- Hassi R'Mel Location of Hassi R'Mel within Algeria
- Coordinates: 32°55′41″N 3°16′16″E﻿ / ﻿32.928°N 3.271°E
- Country: Algeria
- Province: Laghouat
- District: Hassi R'Mel

Area
- • Total: 3,830 km^{2} (1,480 sq mi)

Population (2008)
- • Total: 22,133
- • Density: 5.78/km^{2} (15.0/sq mi)
- Time zone: UTC+1 (West Africa Time)
- Postal code: 03300

= Hassi R'Mel =

Hassi R'Mel (حاسي الرمل, Berber language: Ḥasi Eṛṛmel) is a town in Algeria located near the 18th largest gas field worldwide. Hassi R'Mel is located in Laghouat Province 60 km northwest of Ghardaïa. It is the capital of Hassi R'Mel District. Hassi R'Mel has an airport.

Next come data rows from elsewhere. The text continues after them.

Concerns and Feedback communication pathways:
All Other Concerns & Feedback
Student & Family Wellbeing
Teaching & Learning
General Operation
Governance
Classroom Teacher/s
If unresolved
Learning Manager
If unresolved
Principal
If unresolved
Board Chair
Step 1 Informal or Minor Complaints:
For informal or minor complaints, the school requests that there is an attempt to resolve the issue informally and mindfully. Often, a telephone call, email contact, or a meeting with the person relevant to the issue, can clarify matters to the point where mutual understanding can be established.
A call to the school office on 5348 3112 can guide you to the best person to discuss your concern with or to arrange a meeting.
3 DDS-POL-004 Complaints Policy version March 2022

Hassi R'Mel is a hub for natural gas and oil pipelines running to coastal cities of Arzew, Algiers, and Skikda. The National Centre For Dispatching Gas is also the starting point for the Maghreb-Europe, Trans-Mediterranean, Medgaz and Galsi gas export pipelines supplying Southern Europe. The town is the planned final destination of the Trans-Saharan gas pipeline.

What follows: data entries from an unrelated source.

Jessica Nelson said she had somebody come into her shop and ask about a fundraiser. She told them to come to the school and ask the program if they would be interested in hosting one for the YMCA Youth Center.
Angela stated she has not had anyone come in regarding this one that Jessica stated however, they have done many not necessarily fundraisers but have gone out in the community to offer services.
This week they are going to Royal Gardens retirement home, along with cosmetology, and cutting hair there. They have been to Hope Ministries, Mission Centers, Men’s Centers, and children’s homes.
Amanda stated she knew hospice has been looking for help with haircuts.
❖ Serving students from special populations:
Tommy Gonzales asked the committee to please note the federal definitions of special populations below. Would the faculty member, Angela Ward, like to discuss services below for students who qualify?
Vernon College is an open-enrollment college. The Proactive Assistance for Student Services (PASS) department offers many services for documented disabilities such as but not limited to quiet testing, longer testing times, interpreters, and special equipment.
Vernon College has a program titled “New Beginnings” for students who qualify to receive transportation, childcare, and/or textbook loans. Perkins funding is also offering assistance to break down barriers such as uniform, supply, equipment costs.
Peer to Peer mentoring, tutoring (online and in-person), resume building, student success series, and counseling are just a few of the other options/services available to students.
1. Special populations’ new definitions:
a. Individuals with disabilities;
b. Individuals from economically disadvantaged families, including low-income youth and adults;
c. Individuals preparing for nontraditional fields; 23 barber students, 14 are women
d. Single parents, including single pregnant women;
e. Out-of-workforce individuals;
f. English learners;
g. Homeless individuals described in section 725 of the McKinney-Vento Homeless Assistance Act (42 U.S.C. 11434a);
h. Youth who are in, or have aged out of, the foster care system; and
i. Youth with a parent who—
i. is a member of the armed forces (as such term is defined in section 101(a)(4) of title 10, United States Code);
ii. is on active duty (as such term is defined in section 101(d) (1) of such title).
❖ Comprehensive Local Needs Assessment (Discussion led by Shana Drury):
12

Hassi R'Mel is also home to an integrated solar combined cycle power station, the first of its kind in Algeria.

==Geology==
The Hassi R'Mel gas field is a Triassic gas field discovered in 1956 with the HR-1 well and located in a Cretaceous anticline of the M'zab dorsal structure separating the Western Org Paleozoic basin to the west and the Oued Mya basin to the east. Cambrian rhyolite forms the basement which is overlain by the Tassili Cambro-Ordovician sandstone group, a Siluro-Devonian shale and then Mesozoic sediments. The A, B and C reservoir sandstones are Permo-Triassic with a total thickness of about 115 m and sealed by Late Triassic salt and shale.